Could someone please explain when extortion became legal for companies? Surely demanding money under the threat of legal action is criminal extortion. It's not as if a any legal entity has ruled that Android does in fact infringe on Microsoft's patents, nor have many of Microsoft's patents had their validity properly scrutinized in a court of law.

Not that this is necessary under the current legal system, but from a moral and ethics perspective it is most certainly extortion.

I'm surprised no fortune 100 company has tried to patent the wheel in some obscure and complicated language with equally obscure diagrams depicting design, use, and functionality... and then threaten small-time roller skate manufacturers that don't have the financial means to defend themselves with legal action if they don't pay up.

Seriously. What happened to america?

Reply Score: 2

RE: Extortion
by MollyC on Fri 8th Jul 2011 18:48 in reply to "Extortion"
MollyC Member since:
2006-07-04

If "Surely demanding money under the threat of legal action is criminal extortion", then nearly all civil suits would be "criminal extortion".

Most patent disputes are settled out of court (you would call those settlements "extortion", I presume). The problem here is that Google respects no patents, violates them willy-nilly, and laughs because since they don't actually sell the software, they can't be sued. So their hardware partners bear the burden of licensing any and all patents that Google gleefully violates.

Google could enter into licensing deals with the patent holders but that's not their business model; so the patent holders have no choice but to go to Google's hardware partners to get the compensation that SHOULD be coming from Google.
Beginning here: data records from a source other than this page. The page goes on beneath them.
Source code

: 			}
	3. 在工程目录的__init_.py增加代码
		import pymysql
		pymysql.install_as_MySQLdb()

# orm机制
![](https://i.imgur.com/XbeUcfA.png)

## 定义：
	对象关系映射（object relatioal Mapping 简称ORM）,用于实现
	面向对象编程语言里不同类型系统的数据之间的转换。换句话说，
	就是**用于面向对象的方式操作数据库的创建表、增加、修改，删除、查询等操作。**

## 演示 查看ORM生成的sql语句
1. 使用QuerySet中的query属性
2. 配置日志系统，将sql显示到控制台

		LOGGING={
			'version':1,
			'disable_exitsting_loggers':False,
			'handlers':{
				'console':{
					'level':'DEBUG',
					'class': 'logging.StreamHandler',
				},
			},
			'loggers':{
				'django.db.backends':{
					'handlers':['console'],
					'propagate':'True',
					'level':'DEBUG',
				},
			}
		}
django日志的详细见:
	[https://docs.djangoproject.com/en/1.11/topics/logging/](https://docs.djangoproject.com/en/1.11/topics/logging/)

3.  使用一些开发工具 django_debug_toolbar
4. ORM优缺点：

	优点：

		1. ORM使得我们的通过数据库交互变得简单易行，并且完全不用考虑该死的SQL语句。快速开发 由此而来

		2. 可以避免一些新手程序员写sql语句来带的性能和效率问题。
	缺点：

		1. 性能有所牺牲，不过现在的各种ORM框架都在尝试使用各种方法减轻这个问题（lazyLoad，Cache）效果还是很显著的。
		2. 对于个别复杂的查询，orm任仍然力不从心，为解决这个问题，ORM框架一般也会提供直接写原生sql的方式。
The other big companies (Microsoft, Apple, Samsung, Sony, etc) all license patents from other companies. Google does not. It's Google that is creating this particular situation.

Reply Parent Score: 2

RE[2]: Extortion
by Johann Chua on Sat 9th Jul 2011 10:19 in reply to "RE: Extortion"
Johann Chua Member since:
2005-07-22

Wow. So you know for a fact that patents have been violated. Care to show your work?